- _REQUIRED WORK_
Set down the lines below exactly as they stand, please. Go from the first through the one containing "(3,3'-diaminobenzidine) immunohistochemical staining".

──────── SUPPLIED INFORMATION ────────

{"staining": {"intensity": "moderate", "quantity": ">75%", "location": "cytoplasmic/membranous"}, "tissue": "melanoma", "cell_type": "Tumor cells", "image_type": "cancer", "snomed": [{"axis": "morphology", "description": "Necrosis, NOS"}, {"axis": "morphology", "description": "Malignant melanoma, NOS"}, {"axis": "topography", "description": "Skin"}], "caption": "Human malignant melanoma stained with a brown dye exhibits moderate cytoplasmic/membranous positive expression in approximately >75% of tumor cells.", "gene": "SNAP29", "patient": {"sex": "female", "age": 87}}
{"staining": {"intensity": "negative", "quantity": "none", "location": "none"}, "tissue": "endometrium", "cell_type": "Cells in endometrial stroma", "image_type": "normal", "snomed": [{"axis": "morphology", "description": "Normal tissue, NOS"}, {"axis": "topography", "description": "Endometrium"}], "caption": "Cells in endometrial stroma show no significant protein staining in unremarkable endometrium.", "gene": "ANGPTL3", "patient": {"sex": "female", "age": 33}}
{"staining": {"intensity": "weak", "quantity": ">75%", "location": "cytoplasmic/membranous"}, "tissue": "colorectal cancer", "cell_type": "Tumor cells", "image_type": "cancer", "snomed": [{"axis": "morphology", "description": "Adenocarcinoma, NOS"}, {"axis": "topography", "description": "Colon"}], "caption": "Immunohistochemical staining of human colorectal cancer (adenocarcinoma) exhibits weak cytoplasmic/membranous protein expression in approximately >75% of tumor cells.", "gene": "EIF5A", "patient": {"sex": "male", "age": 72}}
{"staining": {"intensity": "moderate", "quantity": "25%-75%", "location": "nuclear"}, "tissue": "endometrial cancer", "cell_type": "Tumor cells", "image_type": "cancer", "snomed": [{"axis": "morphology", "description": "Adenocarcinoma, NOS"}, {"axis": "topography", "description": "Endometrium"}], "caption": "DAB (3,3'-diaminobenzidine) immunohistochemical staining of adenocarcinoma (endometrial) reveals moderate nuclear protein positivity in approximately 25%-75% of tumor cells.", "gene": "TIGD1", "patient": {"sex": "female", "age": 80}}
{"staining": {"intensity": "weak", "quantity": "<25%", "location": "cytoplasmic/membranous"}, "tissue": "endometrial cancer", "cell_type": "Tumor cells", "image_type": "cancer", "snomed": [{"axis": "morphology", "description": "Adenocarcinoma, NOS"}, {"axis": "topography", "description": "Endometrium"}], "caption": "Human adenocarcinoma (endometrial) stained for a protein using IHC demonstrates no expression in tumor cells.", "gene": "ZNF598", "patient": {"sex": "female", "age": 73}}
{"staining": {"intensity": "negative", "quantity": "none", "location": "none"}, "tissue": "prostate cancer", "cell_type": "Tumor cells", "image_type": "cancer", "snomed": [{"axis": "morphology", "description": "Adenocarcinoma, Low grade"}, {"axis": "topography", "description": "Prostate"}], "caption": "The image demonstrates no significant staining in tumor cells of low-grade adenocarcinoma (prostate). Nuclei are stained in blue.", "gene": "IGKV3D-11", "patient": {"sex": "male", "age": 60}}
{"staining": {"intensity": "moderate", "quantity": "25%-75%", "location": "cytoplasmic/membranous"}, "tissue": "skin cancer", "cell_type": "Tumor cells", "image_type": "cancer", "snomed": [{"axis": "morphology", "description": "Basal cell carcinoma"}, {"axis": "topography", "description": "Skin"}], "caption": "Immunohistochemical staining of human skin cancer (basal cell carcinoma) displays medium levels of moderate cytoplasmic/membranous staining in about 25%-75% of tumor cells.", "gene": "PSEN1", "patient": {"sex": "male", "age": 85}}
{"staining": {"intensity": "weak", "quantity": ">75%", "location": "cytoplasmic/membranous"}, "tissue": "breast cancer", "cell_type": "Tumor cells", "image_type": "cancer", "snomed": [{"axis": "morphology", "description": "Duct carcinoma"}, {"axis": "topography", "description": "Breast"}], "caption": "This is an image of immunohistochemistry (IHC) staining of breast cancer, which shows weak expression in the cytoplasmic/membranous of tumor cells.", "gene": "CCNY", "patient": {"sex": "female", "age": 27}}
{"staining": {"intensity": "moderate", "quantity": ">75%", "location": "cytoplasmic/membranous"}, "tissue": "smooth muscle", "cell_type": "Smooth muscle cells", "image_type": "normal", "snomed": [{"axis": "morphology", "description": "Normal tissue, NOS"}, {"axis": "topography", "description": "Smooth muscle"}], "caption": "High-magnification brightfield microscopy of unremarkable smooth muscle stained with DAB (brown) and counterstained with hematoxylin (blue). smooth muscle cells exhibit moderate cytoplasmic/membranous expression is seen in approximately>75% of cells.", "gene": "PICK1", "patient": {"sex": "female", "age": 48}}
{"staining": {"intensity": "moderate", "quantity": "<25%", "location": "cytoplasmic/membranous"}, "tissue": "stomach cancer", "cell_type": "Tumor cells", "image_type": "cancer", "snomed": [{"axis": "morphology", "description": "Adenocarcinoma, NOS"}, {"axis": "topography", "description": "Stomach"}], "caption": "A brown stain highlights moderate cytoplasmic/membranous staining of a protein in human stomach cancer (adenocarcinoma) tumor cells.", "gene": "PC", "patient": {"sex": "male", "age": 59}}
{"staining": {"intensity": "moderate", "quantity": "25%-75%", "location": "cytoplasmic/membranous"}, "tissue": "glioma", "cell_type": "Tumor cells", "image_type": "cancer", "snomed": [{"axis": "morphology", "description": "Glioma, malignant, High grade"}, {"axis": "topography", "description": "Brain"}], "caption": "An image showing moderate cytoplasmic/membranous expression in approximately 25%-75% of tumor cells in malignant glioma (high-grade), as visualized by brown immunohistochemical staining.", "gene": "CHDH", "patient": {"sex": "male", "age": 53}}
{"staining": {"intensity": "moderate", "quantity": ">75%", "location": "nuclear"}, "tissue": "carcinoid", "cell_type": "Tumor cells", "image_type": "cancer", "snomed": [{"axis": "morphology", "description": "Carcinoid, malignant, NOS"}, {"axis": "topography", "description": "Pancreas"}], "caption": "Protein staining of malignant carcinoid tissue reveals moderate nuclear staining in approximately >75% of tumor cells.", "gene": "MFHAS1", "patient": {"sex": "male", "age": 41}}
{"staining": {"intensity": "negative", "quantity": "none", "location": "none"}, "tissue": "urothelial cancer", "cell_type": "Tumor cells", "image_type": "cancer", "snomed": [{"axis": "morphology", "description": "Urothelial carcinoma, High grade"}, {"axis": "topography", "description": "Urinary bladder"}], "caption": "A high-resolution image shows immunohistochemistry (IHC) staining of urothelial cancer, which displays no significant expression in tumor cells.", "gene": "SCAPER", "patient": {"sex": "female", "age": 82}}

────────

- _RESPONSE BELOW_
{"staining": {"intensity": "moderate", "quantity": ">75%", "location": "cytoplasmic/membranous"}, "tissue": "melanoma", "cell_type": "Tumor cells", "image_type": "cancer", "snomed": [{"axis": "morphology", "description": "Necrosis, NOS"}, {"axis": "morphology", "description": "Malignant melanoma, NOS"}, {"axis": "topography", "description": "Skin"}], "caption": "Human malignant melanoma stained with a brown dye exhibits moderate cytoplasmic/membranous positive expression in approximately >75% of tumor cells.", "gene": "SNAP29", "patient": {"sex": "female", "age": 87}}
{"staining": {"intensity": "negative", "quantity": "none", "location": "none"}, "tissue": "endometrium", "cell_type": "Cells in endometrial stroma", "image_type": "normal", "snomed": [{"axis": "morphology", "description": "Normal tissue, NOS"}, {"axis": "topography", "description": "Endometrium"}], "caption": "Cells in endometrial stroma show no significant protein staining in unremarkable endometrium.", "gene": "ANGPTL3", "patient": {"sex": "female", "age": 33}}
{"staining": {"intensity": "weak", "quantity": ">75%", "location": "cytoplasmic/membranous"}, "tissue": "colorectal cancer", "cell_type": "Tumor cells", "image_type": "cancer", "snomed": [{"axis": "morphology", "description": "Adenocarcinoma, NOS"}, {"axis": "topography", "description": "Colon"}], "caption": "Immunohistochemical staining of human colorectal cancer (adenocarcinoma) exhibits weak cytoplasmic/membranous protein expression in approximately >75% of tumor cells.", "gene": "EIF5A", "patient": {"sex": "male", "age": 72}}
{"staining": {"intensity": "moderate", "quantity": "25%-75%", "location": "nuclear"}, "tissue": "endometrial cancer", "cell_type": "Tumor cells", "image_type": "cancer", "snomed": [{"axis": "morphology", "description": "Adenocarcinoma, NOS"}, {"axis": "topography", "description": "Endometrium"}], "caption": "DAB (3,3'-diaminobenzidine) immunohistochemical staining of adenocarcinoma (endometrial) reveals moderate nuclear protein positivity in approximately 25%-75% of tumor cells.", "gene": "TIGD1", "patient": {"sex": "female", "age": 80}}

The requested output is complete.